Now it looked like she meant to scold him again.
“Father Nikolous tells me that you’re not to watch the other children anymore. Do you understand me, boy? He doesn’t want you to look out in the play yard at the others any longer. He says it will mess with your head. But if I leave you alone, I know that you’ll look anyway, won’t you? I know that because every time I come in here you’re staring out that window. And that just won’t do.”
She sighed and glanced at the large window. “And I’m not about to cover up that window. It would look ridiculous in this large room, wouldn’t it?” She kept asking these questions without really waiting for an answer.
“Which means we’ll just have to keep you in your room when you’re alone.” She studied him for a moment, as if expecting him to say something, but he wasn’t sure what she meant.
“Let’s go.”
Caleb stared at her, still not sure what she wanted him to do. Go where?
Her face twisted into a snarl. “Don’t just stand there like you don’t understand me, boy! Move it!”
He felt a twang of fear at her anger, but he could not move. How could he move unless she told him where to move to? He suddenly wanted Jason or Leiah to be here. And he’d promised Jason that he wouldn’t go anywhere without him.
The woman took a large stride toward him, snatched up his right wrist, and yanked him behind her. Pain shot up his arm and he yelped.
“You’ll do what you’re told, you understand? I don’t care if Nikolous does think you’re God’s gift to man; you don’t fool me. When I say go, you go!”
She dragged him down the hall and he stumbled to catch up. They marched right into the small room on the left, and she flung him toward the bed. Caleb caught himself on the mattress and sat with a bounce. She gave him one last glare and slammed the door shut. Darkness filled the room. A click sounded in the latch and then her footsteps clacked away.
He waited for a few moments and then ran for the door. The knob wouldn’t turn. He spun around, suddenly frightened. The dim shape of the bed with its white sheets lined the darkness. To his right a big glassy box sat in the corner. He had no idea what it might be.

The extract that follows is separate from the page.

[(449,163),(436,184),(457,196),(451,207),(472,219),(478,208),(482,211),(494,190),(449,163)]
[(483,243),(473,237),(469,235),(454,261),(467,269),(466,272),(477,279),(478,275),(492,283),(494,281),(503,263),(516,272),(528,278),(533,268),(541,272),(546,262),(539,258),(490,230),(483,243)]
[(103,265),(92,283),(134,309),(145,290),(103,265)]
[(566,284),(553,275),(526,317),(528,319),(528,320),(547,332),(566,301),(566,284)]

A scene from the monastery flashed through his mind.
“Dadda, Dadda, it’s dark! I’m afraid!”
“Dark? Nonsense, child. It’s as bright as day in here.”
“It is?”
“It is. Open your eyes.”
“My eyes? They aren’t open?”
“Not if you can’t see the kingdom. Not if you can’t see the light. Open your eyes.”
“Ouch!”
“What?”
“I touched my eye. It is open, Dadda.”
He chuckled. “Open your other eyes, Son. The eyes of your heart. You will see that it is very light in here. It’s always light in the kingdom of God.”
He was a small child and it was the first time he’d seen the light. The kingdom, as Dadda liked to call it. It occurred to him that this was no different than that.
Caleb crossed to the bed and climbed up. He sat against the wall, pulled his knees to his chin, closed his eyes, and began to hum. No, this was not different at all. The kingdom was not just bottled up in a monastery somewhere. It smothered the world. That’s what his father used to say. “It smothers the earth, Caleb.”
A thin film of light lapped at his mind and he smiled. He began to sing in Ge’ez. Words. Kingdom words. Then he walked in and his world went white.